* What needs to be done: Using the data that follows, give the number of lines in which the word "tonen" occurs. Write only the number.

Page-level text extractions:
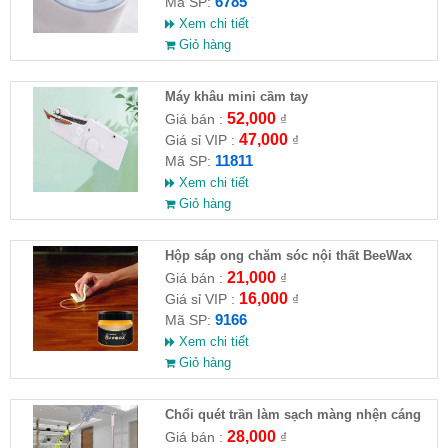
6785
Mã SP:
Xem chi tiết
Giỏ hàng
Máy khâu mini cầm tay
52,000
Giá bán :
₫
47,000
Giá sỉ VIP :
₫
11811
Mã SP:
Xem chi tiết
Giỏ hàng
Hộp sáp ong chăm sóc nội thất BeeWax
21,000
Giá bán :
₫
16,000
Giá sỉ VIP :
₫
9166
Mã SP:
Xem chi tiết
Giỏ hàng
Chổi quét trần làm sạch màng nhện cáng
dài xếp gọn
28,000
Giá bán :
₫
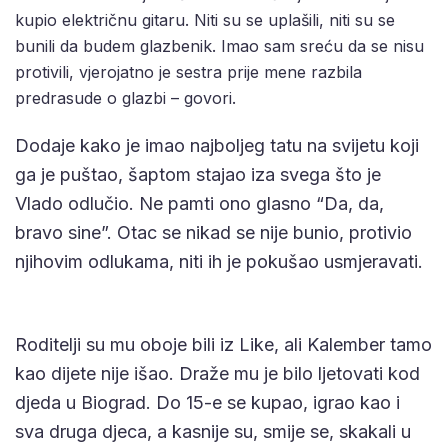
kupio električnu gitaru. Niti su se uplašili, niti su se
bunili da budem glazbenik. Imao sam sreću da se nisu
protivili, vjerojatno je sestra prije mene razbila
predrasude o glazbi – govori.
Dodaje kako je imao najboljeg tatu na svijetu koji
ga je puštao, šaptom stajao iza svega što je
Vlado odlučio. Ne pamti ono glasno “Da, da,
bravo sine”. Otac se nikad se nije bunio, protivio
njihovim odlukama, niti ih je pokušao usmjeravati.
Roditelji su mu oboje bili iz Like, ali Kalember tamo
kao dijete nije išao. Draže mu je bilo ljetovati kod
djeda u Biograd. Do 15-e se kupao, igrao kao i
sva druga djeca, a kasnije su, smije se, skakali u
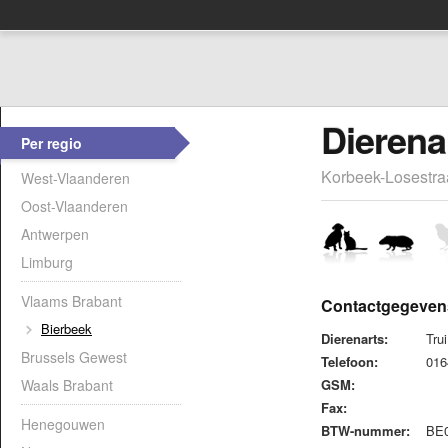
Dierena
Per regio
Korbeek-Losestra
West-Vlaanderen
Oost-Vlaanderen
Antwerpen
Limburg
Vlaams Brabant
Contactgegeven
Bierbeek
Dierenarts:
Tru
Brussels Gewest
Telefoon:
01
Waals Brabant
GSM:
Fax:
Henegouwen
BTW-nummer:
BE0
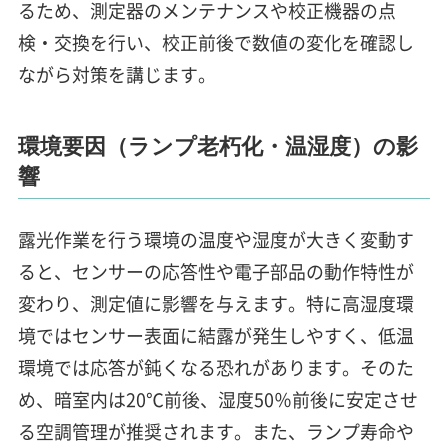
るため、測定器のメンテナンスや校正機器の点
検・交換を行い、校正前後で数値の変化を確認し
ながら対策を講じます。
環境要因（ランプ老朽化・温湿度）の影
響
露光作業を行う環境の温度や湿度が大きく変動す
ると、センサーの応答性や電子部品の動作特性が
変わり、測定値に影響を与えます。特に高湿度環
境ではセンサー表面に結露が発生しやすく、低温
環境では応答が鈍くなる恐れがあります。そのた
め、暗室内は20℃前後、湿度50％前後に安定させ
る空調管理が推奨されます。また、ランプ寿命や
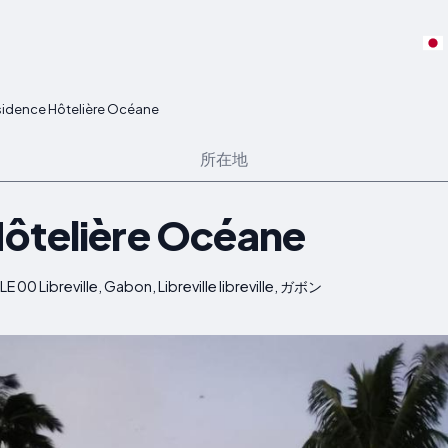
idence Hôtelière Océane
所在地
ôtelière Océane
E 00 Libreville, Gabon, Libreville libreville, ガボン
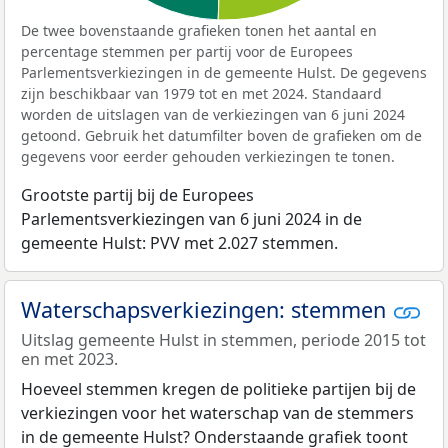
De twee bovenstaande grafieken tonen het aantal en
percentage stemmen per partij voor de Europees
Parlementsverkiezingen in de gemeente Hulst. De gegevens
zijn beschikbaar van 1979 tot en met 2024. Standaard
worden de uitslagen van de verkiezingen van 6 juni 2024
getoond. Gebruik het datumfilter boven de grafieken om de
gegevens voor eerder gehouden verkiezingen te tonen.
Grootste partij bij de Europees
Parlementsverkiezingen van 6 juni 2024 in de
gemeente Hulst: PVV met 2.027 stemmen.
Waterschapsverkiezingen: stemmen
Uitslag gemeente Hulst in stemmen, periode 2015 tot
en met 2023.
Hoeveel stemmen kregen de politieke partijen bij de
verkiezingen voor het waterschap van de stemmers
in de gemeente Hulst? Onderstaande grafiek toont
--
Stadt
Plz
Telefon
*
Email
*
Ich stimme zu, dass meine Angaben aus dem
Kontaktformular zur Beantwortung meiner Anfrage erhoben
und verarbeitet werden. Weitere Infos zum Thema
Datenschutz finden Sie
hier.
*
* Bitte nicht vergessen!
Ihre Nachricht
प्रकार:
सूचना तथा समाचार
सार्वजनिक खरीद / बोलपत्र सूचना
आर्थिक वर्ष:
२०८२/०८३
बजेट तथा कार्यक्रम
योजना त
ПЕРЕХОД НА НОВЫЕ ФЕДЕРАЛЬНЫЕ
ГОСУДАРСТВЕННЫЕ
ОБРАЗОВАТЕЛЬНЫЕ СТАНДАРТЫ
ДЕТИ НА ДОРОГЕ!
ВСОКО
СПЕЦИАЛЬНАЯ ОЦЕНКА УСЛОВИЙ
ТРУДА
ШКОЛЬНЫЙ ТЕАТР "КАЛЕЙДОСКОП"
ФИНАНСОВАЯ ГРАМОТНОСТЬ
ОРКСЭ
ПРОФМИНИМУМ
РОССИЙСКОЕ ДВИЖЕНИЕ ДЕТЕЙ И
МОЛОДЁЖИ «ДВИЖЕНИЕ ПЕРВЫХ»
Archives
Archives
==
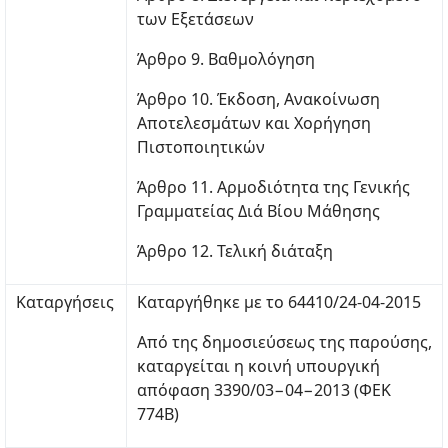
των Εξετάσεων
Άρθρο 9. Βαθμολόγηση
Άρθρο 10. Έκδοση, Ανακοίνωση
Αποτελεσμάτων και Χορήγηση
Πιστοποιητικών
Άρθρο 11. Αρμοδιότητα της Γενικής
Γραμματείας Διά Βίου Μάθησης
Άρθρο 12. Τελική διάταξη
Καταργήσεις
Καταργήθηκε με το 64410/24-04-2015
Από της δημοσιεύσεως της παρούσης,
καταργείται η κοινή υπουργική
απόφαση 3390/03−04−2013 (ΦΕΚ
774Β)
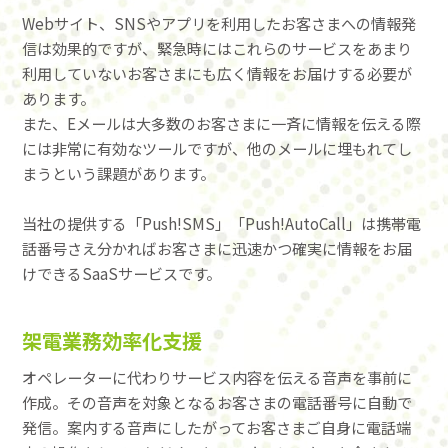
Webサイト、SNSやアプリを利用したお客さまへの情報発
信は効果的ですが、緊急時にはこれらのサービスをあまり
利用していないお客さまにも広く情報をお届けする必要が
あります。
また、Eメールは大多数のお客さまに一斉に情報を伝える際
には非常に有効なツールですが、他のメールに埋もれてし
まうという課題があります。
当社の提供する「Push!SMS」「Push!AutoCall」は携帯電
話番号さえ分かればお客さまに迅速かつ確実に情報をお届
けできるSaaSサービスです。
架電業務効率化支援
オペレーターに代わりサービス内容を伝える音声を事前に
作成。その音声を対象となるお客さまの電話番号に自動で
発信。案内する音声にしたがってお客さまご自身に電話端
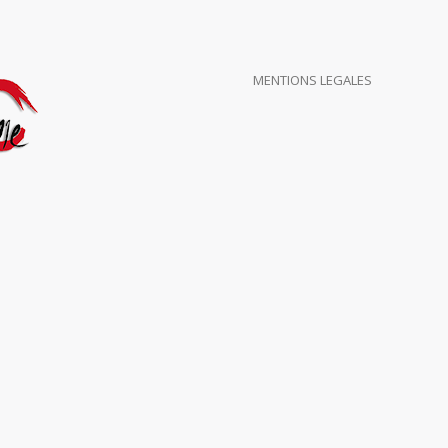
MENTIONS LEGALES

* Answer to the problem: 2